Drift detection and warnings for row anomaly models.

Compares current data distribution against baseline statistics to detect significant changes; provides check/warn helpers for scoring pipelines.

DriftResult Objects

@dataclass
class DriftResult()

Results from drift detection.

compute_drift_score

def compute_drift_score(df: DataFrame,
columns: list[str],
baseline_stats: dict[str, dict[str, float]],
threshold: float = 3.0) -> DriftResult

Compute drift score comparing current data to baseline statistics.

Arguments:

  • df - Current DataFrame to check for drift.
  • columns - Columns to check for drift.
  • baseline_stats - Baseline statistics from training data.
  • threshold - Drift score threshold (default 3.0 = 3 std deviations).

Returns:

DriftResult with detection status and details.

prepare_drift_df

def prepare_drift_df(
df: DataFrame, columns: list[str],
record: AnomalyModelRecord) -> tuple[DataFrame, list[str]]

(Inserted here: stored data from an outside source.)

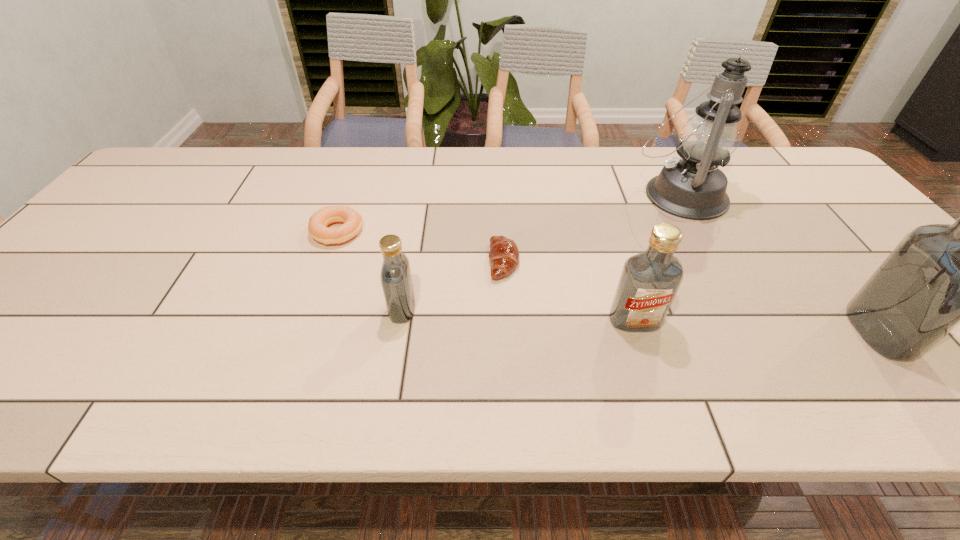
At what (x,y) coordinates should I click in order to perform the action: click on the second object from left to right. Please return your answer as a coordinate pair (x, y). The width and height of the screenshot is (960, 540). Looking at the image, I should click on (396, 279).

At what (x,y) coordinates should I click in order to perform the action: click on the fourth tallest object. Please return your answer as a coordinate pair (x, y). Looking at the image, I should click on (396, 279).

I want to click on the second tallest vodka, so click(x=649, y=281).

Where is `the third tallest object`? This screenshot has height=540, width=960. the third tallest object is located at coordinates (649, 281).

You are a GUI agent. You are given a task and a screenshot of the screen. Output one action in this format:
    pyautogui.click(x=<x>, y=<y>)
    Task: Click on the second tallest object
    
    Given the screenshot: What is the action you would take?
    pyautogui.click(x=941, y=275)

Locate an element on the screen. This screenshot has width=960, height=540. the rightmost vodka is located at coordinates (941, 275).

This screenshot has width=960, height=540. In order to click on the fifth object from left to right in this screenshot , I will do `click(693, 187)`.

The image size is (960, 540). Find the location of `crescent roll`. crescent roll is located at coordinates (504, 256).

Identify the location of the leftmost object. This screenshot has height=540, width=960. (318, 222).

At what (x,y) coordinates should I click in order to perform the action: click on vacant space located on the front-facing side of the shortest vodka. Please return your answer as a coordinate pair (x, y). The width and height of the screenshot is (960, 540). Looking at the image, I should click on (358, 309).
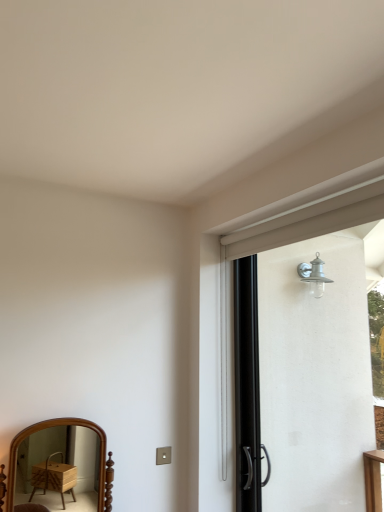
The image size is (384, 512). What do you see at coordinates (59, 468) in the screenshot?
I see `wooden mirror at lower left` at bounding box center [59, 468].

This screenshot has width=384, height=512. Find the location of `wooden mirror at lower left`. wooden mirror at lower left is located at coordinates (59, 468).

Where is `wooden mirror at lower left`? wooden mirror at lower left is located at coordinates (59, 468).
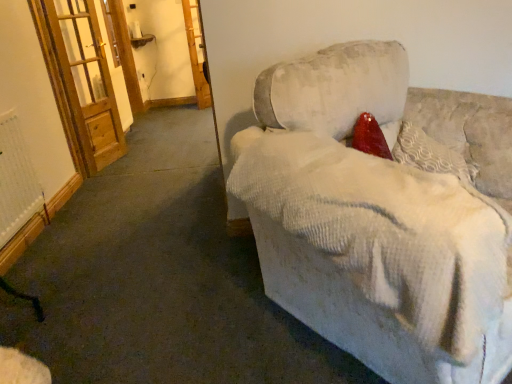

Prepare drift DataFrame and columns aligned to training baseline stats.

check_segment_drift

def check_segment_drift(segment_df: DataFrame, columns: list[str],
segment_model: AnomalyModelRecord,
drift_threshold: float | None,
drift_threshold_value: float) -> None

Check and warn about data drift in a segment.

check_and_warn_drift

def check_and_warn_drift(df: DataFrame, columns: list[str],
record: AnomalyModelRecord, model_name: str,
drift_threshold: float | None,
drift_threshold_value: float) -> None

Check for data drift and issue warning if detected.